According to Manolic, Tudjman's policy was carried out by "Herzegovina's lobby" in the leadership of the Croatian Democratic Union (HDZ). In this context he mentioned the late Gojko Susak, a former Croatia defence minister, Vice Vukojevic and Ivic Pasalic, a former high-ranking HDZ officials, and the late Mate Boban from Herzegovina and Dario Kordic from central Bosnia, as well as other former Bosnian Croat officials at whose trial he is testifying, as the leading proponents of this policy.

Reiterating his position that attempts to partition Bosnia were a wrong policy, Manolic said that when he had broken up with with Tudjman over this issue, he was dismissed from the office of the speaker of the upper house of the Croatian parliament.
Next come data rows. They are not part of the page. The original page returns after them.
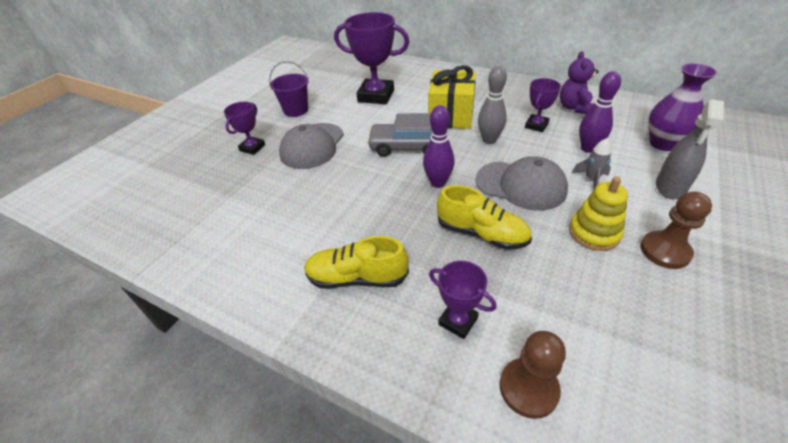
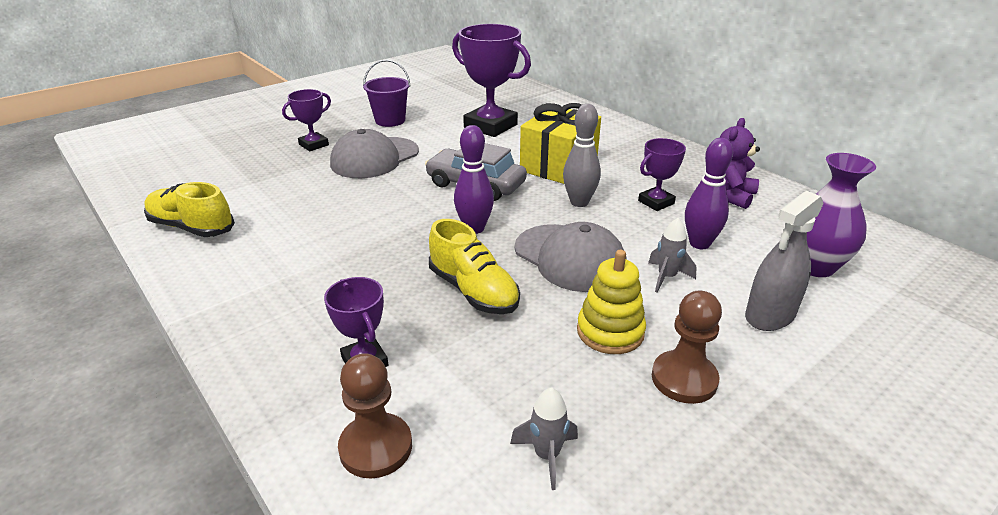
camera: 20 degrees right, 10 degrees down
(357, 278) = (302, 289): yellow shoe -> yellow shoe (192, 227)
(639, 343) = (546, 456): none -> grey rocket

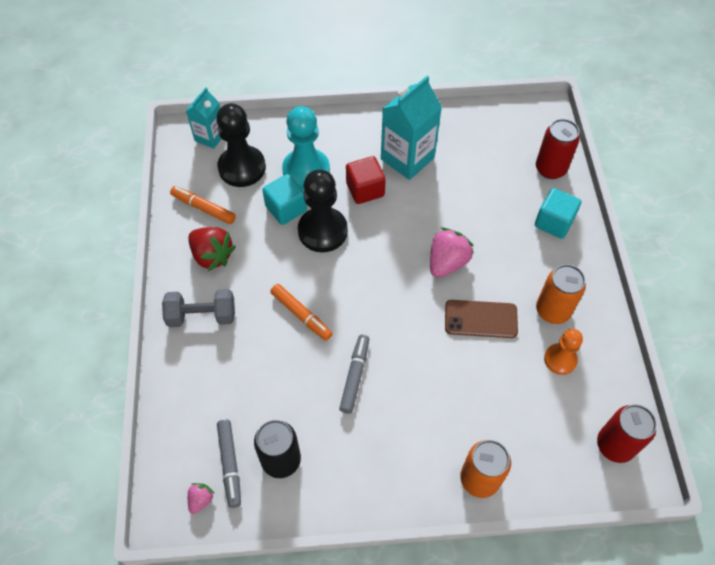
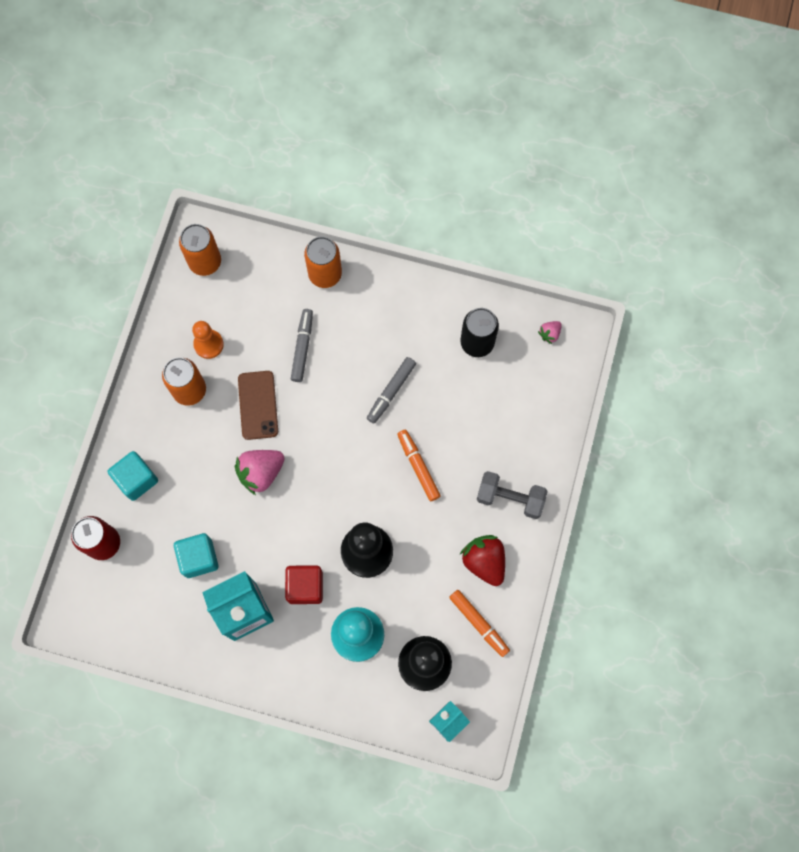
camera: 160 degrees left, 15 degrees up
(230, 464) = (519, 353): grey marker -> grey marker (302, 347)
(286, 209) = (394, 592): turquoise cube -> turquoise cube (199, 558)
(480, 319) = (258, 405): brown phone -> brown phone turned 60 degrees clockwise
(615, 445) = (205, 262): red can -> orange can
After that he and Stjepan Mesic, the current Croatian President, left the HDZ.

Manolic said that the above-mentioned Herzegovinian lobby saw the 1993 Croat-Muslim conflict in Bosnia as a way out for its policy.

The witness confirmed that parts of Croatia's armed forces had been deployed in Bosnia, but their engagement was secret and there were no documents that could confirm it.

Manolic does not think that Croatia can be accused of the aggression against Bosnia, but that only "the supreme commander (Tudjman) at the time and the defence minister (Susak) should be held accountable for it".

This was a case of abuse of office in a bid to accomplish objectives which were not objectives of the country, Manolic added.

He told the UN war crimes tribunal in The Hague that detention camps for Bosniaks (Bosnian Muslims) had been secretly set up and that as soon as he heard of their existence, President Tudjman ordered that they be closed.

The witness is continuing his testimony this week at the trial of of Jadranko Prlic, Milivoj Petkovic, Slobodan Praljak, Bruno Stojic, Valentin Coric and Berislav Pusic, whom this UN tribunal accuses of war crimes which they perpetrated while they used to be top political and military leaders of Herceg-Bosna during the Croat-Muslim conflict in 1993.